• [What you should do] How many lines in the records below contain the word "lahori"? Reply with that number only.

Page-level text extractions:
┌──
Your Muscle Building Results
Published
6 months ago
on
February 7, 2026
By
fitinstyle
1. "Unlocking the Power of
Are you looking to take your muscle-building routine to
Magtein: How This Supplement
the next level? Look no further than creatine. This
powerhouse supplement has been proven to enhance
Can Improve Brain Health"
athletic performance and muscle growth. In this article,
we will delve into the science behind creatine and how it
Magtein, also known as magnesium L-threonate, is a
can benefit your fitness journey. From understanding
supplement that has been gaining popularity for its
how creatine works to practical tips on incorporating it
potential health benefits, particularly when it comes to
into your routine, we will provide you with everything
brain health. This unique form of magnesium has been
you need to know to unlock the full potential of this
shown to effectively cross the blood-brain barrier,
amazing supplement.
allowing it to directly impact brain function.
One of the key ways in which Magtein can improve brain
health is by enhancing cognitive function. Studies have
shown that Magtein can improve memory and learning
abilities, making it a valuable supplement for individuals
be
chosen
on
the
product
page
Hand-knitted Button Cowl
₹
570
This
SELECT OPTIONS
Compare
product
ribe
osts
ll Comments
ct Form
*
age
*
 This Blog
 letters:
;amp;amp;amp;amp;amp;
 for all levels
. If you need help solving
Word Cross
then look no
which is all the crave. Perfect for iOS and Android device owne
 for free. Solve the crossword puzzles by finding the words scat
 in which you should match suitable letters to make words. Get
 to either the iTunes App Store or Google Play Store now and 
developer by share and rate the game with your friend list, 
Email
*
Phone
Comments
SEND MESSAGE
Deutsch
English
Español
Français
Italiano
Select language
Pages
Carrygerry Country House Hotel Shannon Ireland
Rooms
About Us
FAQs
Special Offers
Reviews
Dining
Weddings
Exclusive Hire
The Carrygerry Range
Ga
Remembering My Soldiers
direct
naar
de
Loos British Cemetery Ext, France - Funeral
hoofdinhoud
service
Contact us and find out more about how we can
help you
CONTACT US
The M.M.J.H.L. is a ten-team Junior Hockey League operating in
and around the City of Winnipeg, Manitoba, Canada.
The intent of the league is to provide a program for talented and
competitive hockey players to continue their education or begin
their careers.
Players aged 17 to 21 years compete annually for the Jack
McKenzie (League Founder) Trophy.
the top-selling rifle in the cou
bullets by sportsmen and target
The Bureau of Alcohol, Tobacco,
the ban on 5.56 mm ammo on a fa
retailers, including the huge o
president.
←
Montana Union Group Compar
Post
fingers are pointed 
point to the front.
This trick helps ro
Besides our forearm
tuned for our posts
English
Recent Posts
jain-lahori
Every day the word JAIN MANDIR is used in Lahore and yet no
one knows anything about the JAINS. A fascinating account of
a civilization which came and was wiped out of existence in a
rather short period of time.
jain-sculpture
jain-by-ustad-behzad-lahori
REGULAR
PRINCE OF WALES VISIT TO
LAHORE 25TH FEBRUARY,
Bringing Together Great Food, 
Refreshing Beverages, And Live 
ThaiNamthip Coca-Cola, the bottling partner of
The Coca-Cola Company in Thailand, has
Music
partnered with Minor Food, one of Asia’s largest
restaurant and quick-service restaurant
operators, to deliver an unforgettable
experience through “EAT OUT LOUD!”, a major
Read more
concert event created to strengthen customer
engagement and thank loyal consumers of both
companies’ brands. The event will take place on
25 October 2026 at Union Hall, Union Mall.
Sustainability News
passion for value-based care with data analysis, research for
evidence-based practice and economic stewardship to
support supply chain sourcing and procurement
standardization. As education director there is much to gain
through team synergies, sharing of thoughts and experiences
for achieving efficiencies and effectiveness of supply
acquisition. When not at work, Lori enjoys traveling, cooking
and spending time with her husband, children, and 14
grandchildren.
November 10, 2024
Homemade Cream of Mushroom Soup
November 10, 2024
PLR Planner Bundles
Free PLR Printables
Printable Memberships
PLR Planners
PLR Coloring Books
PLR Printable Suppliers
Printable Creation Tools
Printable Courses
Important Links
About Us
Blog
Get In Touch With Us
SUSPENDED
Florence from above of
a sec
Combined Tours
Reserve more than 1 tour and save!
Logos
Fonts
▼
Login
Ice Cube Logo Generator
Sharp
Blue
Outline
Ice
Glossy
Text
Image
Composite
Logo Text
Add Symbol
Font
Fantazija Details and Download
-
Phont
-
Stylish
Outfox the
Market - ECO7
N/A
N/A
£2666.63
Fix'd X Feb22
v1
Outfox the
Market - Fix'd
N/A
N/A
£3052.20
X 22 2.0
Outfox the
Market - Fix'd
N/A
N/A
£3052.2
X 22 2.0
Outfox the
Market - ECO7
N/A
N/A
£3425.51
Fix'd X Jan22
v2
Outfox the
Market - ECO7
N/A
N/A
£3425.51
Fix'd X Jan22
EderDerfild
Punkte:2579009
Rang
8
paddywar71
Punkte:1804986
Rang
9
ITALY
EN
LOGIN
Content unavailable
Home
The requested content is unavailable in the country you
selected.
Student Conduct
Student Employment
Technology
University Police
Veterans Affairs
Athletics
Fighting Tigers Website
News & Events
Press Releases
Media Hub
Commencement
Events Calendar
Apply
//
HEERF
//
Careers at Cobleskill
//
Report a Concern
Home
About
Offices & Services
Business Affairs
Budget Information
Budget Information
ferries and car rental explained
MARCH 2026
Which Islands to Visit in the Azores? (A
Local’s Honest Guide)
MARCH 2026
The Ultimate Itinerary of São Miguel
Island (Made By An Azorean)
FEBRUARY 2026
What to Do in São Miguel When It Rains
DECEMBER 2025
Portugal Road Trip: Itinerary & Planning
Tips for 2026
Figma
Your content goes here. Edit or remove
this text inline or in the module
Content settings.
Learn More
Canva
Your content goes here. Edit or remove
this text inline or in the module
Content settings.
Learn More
└──
• [Output below] 2